*** Opening of Text passage ***

It’s not only the FTC that has started worrying about the dark side of social media. The Article 29 Data Protection Working Party (comprised of EU authorities and European national data protection commissioners) issued a statement this month declaring that Facebook’s new default privacy settings are dangerous. The group has also warned social media applications developers (such as FarmVille) to be careful in their handling of user data. Regulators on both sides of the Atlantic have expressed concern as well about behavioral marketing applications based on gathering information about an individual’s participation in social media.
It’s easy to over-react to the hazards of social media, of course. Some parents forbid their children from joining in (and some teens have created a “safe” MySpace page that their parents can see, while secretly maintaining a more dubious version to share with their peers). Some users decide to drop out entirely, finding the risks, or just the implied obligation to post and respond frequently, unmanageable; there is even a “Quitting Facebook” Community Page on Facebook itself. Reasonably careful social networkers simply look at the privacy policies and options and adjust their settings appropriately to their intended use – and then watch what they say about employers, competitors, and other sensitive types. Some corporations have blocked access to social networking sites from company computers and adopted policies against their employees saying, well, pretty much anything about the company or its competitors or regulators. But other companies have already designated a “director of social media” to help the organization make effective use of social networking, internally and externally.
It seems that the trend is for employers to expand their “acceptable use” policies on email and web browsing to encompass blogging and social media as well. This is a necessary step, but it is also fraught with concerns arising from labor law, privacy law, and rights of association and free expression, and the rules differ across the many jurisdictions that may be at issue.
It is possible to set some boundaries that will pass muster just about anywhere and articulate policies that guide employees toward safe and sensible use of social media. There is much to be learned in the way of evolving best practices, especially among large multinational employers. Just don’t forget to check with a knowledgeable lawyer when crafting such policies and determining how to enforce them.

*** Close of Text passage ***
*** Opening of Data supplied ***

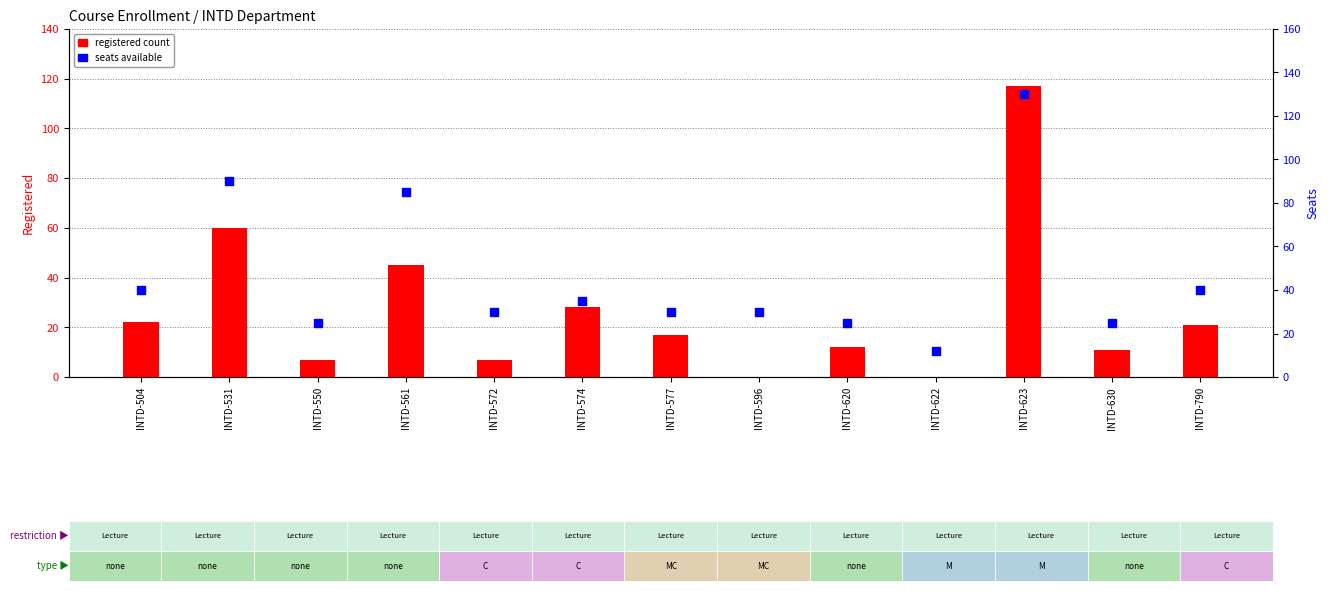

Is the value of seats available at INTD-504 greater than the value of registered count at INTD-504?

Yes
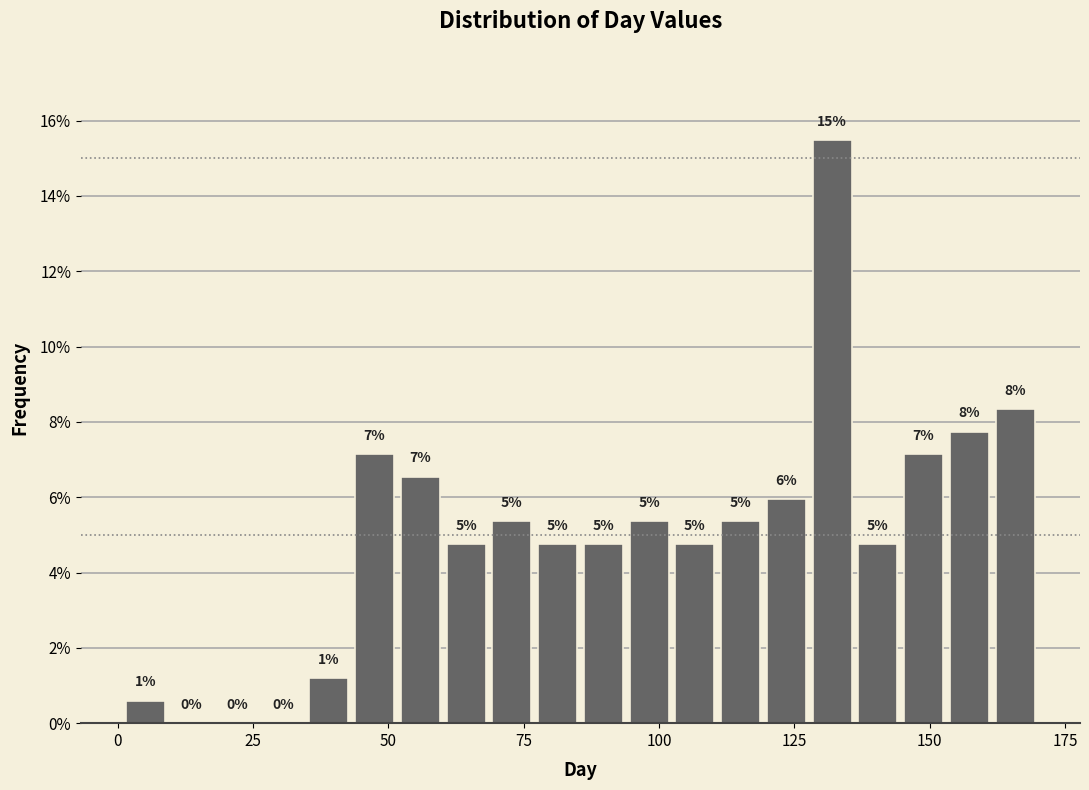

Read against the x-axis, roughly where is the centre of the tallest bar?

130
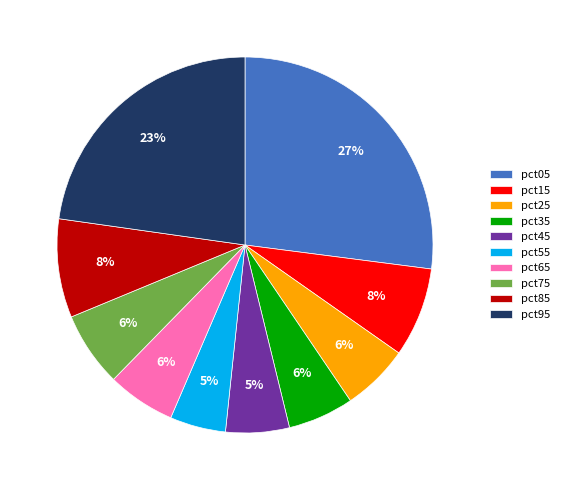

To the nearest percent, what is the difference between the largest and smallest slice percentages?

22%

*** Close of Data supplied ***

• _Brief A_:
In the social media passage, what did the Article 29 Data Protection Working Party's statement declare about Facebook's new default privacy settings?
• _Brief B_:
Duplicate all the rows in Block 1 above line for line, leaving out the pictures.
The social media passage and the rows have no connection to each other.

• _Reply A_:
It declared that they are dangerous.

• _Reply B_:
Is the value of seats available at INTD-504 greater than the value of registered count at INTD-504?

Yes

Read against the x-axis, roughly where is the centre of the tallest bar?

130

To the nearest percent, what is the difference between the largest and smallest slice percentages?

22%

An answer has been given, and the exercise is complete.